Work task — Set down the data below from its first line to the line holding "application Flickr Person", inclusive; omit all pictures.

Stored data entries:

- - -

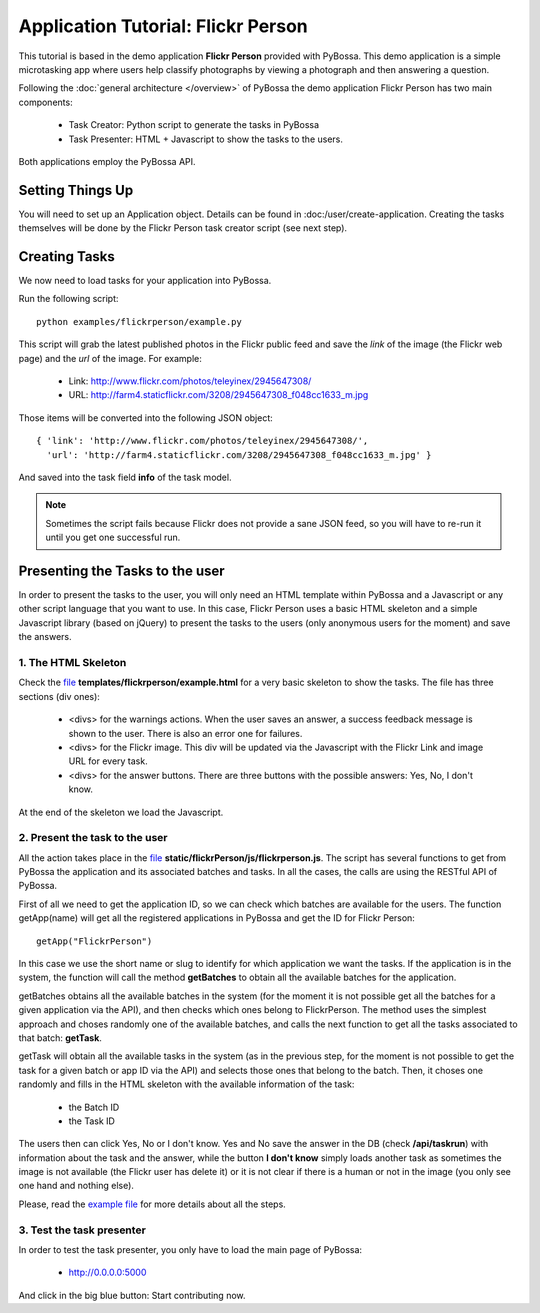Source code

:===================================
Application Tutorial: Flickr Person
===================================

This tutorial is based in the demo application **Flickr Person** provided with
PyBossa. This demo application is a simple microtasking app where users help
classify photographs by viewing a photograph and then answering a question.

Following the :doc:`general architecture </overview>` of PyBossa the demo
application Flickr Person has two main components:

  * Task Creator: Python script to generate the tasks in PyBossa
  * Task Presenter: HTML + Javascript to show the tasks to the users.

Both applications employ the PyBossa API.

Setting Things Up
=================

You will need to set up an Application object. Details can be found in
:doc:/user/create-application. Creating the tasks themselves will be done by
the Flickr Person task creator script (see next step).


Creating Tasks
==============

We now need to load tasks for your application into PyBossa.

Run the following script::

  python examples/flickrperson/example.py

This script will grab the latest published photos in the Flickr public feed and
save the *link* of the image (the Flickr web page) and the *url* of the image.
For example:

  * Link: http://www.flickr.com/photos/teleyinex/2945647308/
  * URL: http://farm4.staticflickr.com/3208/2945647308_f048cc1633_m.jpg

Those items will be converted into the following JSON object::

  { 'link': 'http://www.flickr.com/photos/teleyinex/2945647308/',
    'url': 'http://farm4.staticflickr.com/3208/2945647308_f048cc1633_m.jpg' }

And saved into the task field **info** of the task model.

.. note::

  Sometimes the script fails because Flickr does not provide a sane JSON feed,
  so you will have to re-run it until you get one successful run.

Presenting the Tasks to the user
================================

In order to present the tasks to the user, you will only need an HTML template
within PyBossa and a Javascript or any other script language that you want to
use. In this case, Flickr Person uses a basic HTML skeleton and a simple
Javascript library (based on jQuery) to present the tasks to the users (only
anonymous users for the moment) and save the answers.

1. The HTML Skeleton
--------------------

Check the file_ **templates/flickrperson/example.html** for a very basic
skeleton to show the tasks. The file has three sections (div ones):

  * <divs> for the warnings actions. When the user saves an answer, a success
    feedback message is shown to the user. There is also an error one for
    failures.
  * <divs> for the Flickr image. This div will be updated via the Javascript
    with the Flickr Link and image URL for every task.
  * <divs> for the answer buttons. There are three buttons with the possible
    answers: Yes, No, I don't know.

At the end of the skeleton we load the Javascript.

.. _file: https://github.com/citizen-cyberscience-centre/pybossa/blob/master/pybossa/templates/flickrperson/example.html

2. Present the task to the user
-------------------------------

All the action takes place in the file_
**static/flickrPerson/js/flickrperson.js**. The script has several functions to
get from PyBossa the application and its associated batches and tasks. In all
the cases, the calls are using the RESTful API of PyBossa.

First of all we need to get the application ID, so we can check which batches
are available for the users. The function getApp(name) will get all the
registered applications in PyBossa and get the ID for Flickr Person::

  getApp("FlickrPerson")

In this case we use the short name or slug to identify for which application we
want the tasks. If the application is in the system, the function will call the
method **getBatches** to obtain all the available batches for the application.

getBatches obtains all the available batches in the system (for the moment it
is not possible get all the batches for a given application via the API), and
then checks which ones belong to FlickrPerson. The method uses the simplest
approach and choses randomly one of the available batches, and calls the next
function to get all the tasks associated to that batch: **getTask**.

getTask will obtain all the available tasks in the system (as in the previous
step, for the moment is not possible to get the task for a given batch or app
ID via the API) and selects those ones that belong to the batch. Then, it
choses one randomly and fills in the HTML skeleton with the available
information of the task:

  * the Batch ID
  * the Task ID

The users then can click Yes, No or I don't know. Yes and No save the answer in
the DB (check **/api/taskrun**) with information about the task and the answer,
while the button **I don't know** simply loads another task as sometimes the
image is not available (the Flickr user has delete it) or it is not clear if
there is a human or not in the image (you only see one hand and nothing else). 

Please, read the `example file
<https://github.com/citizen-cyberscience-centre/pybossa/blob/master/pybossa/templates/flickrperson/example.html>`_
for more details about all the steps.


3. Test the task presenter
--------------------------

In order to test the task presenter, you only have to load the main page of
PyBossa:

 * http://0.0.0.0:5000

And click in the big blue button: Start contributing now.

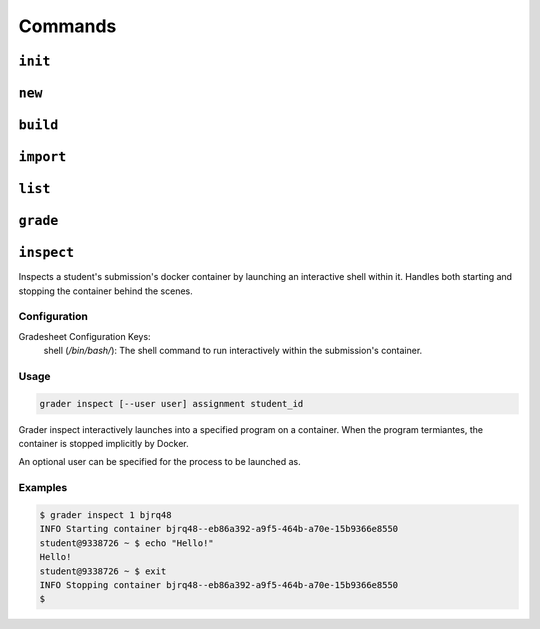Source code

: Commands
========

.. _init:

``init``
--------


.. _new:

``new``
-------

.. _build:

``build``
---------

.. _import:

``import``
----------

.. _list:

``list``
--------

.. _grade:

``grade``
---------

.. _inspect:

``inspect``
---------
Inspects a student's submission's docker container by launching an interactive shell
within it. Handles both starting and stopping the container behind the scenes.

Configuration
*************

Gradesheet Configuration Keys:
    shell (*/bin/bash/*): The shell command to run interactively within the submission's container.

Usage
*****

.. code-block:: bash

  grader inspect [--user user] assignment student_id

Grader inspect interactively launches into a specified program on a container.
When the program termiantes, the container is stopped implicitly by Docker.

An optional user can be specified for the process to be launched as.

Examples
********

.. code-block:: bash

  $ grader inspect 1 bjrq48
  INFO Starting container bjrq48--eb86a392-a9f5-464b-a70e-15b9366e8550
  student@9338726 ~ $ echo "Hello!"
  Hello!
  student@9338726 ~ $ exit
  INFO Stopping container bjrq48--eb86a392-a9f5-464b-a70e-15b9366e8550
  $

- - -

Written response —
Source code

:===================================
Application Tutorial: Flickr Person
===================================

This tutorial is based in the demo application **Flickr Person** provided with
PyBossa. This demo application is a simple microtasking app where users help
classify photographs by viewing a photograph and then answering a question.

Following the :doc:`general architecture </overview>` of PyBossa the demo
application Flickr Person has two main components:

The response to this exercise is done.